Apache Jakarta and Beyond: A Java Programmeramp;#039;s Introduction [Electronic resources]

Larne Pekowsky

نسخه متنی -صفحه : 207/ 112

14.3. Indexing Web Pages

Lucene is useful for searching through many kinds of documents in addition to flat files stored on local disks. One particularly important example is searching Web pages, and a tool for indexing such pages will be developed in this section. Although this tool poses no threat to companies like Google, it is nonetheless useful for indexing a small to medium-sized intranet or Web site.

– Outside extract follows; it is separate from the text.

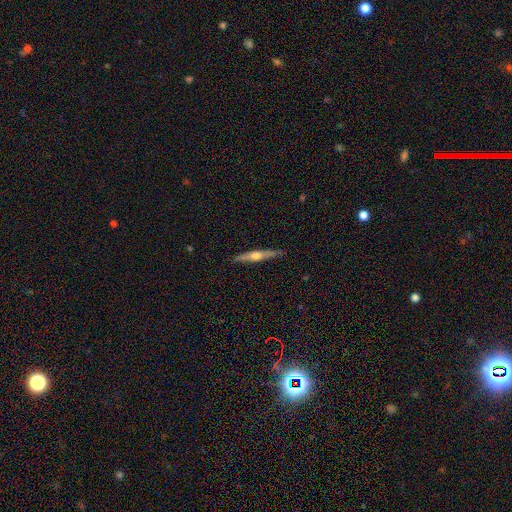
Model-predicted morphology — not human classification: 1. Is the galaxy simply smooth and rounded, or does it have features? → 73% featured or disk, 22% smooth, 6% star or artifact.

The first step in developing an index application is the Analyzer. In particular, the first consideration should be whether the StandardAnalyzer meets the needs of the project. In this case the answer is "no" because the Web index should omit tags and attributes. This means a custom Analyzer and custom TokenStream will be needed.

The analyzer is straightforward and is shown in Listing 14.4.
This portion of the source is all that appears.